Researchers used three complementary methods to strengthen the reliability of their findings: analysis of cerebrospinal fluid (CSF) to measure amyloid peptides, positron emission tomography (PET) brain imaging to quantify amyloid fibrils, and genetic analysis to determine APOE ε4 status. The combination of these measurement techniques allowed the team to detect associations between brain amyloid accumulation and CSF markers indicative of increased amyloid precursor protein (APP) processing.
“We were surprised by the results,” says Niklas Mattsson. “The study underscores that Alzheimer’s disease is likely more heterogeneous than we previously believed.” Oskar Hansson, reader at Lund University and consultant at Skåne University Hospital, adds: “These findings improve our understanding of how Alzheimer’s disease may develop. We hope this and similar research can open new avenues for personalised interventions that slow disease progression.”

The authors note that further research is necessary to confirm and extend these findings. Strengths of the study include its sample size and the use of three independent measurement methods—CSF sampling, PET imaging, and genetic testing—which together provide robust evidence of associations between amyloid production markers and brain amyloid burden. A limitation acknowledged by the investigators is the absence of direct brain tissue observations, which are often used in Alzheimer’s research but were not available in this study.
Funding: The study was funded by Lund University, the European Research Council, the Swedish Research Council, the Marianne and Marcus Wallenberg Foundation, and Region Skåne through ALF grants.
Source: Cecilia Schubert, Lund University.

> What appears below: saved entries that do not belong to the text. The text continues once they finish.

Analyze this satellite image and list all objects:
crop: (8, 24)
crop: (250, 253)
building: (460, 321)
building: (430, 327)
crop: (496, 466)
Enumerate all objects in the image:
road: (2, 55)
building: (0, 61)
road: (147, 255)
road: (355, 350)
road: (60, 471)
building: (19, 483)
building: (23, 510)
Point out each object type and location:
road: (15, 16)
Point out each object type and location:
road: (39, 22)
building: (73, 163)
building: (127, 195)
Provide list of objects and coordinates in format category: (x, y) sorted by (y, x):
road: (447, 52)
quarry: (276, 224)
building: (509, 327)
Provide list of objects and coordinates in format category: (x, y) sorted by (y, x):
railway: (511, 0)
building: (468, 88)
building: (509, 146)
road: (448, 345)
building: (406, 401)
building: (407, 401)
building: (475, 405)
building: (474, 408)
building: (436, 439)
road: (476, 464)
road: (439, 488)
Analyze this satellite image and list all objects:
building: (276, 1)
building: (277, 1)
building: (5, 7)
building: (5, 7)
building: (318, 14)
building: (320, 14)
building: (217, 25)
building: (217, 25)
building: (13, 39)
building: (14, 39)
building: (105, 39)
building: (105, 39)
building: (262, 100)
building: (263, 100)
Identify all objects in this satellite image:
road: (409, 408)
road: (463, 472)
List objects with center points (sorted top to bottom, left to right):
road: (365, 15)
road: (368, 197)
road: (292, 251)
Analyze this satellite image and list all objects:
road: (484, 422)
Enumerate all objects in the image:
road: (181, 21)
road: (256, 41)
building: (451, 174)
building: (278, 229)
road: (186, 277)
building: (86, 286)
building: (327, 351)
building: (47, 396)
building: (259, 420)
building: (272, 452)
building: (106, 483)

Image credit: Swedish Biofinder Study.
Original research: The study is titled “Increased amyloidogenic APP processing in APOE ε4-negative individuals with cerebral β-amyloidosis” by Niklas Mattsson and colleagues, published in Nature Communications. The research was made available online in March 2016.
Abstract
Increased amyloidogenic APP processing in APOE ε4-negative individuals with cerebral β-amyloidosis
In autosomal dominant Alzheimer’s disease, increased processing of amyloid precursor protein (APP) drives accumulation of β-amyloid (Aβ). It has been unclear whether similar increased APP processing contributes to sporadic Aβ accumulation. In the BioFINDER study, healthy controls and participants with mild cognitive symptoms (N = 331) were assessed using cerebrospinal fluid (CSF) Aβ40 as a proxy for amyloidogenic APP processing. The study found that brain Aβ fibril levels, measured by 18F-flutemetamol PET, were independently associated with high CSF Aβ40 and with APOE ε4 status. The association between CSF Aβ40 and brain Aβ was stronger in APOE ε4-negative individuals than in APOE ε4-positive individuals. Similar results were observed for CSF Aβ38 and for a combined measure of CSF Aβ38 and CSF Aβ40. These findings indicate that sporadic Aβ accumulation may partly reflect increased amyloidogenic APP production, especially among APOE ε4-negative subjects, suggesting that risk for sporadic Alzheimer’s disease may depend on both increased Aβ production and reduced Aβ clearance.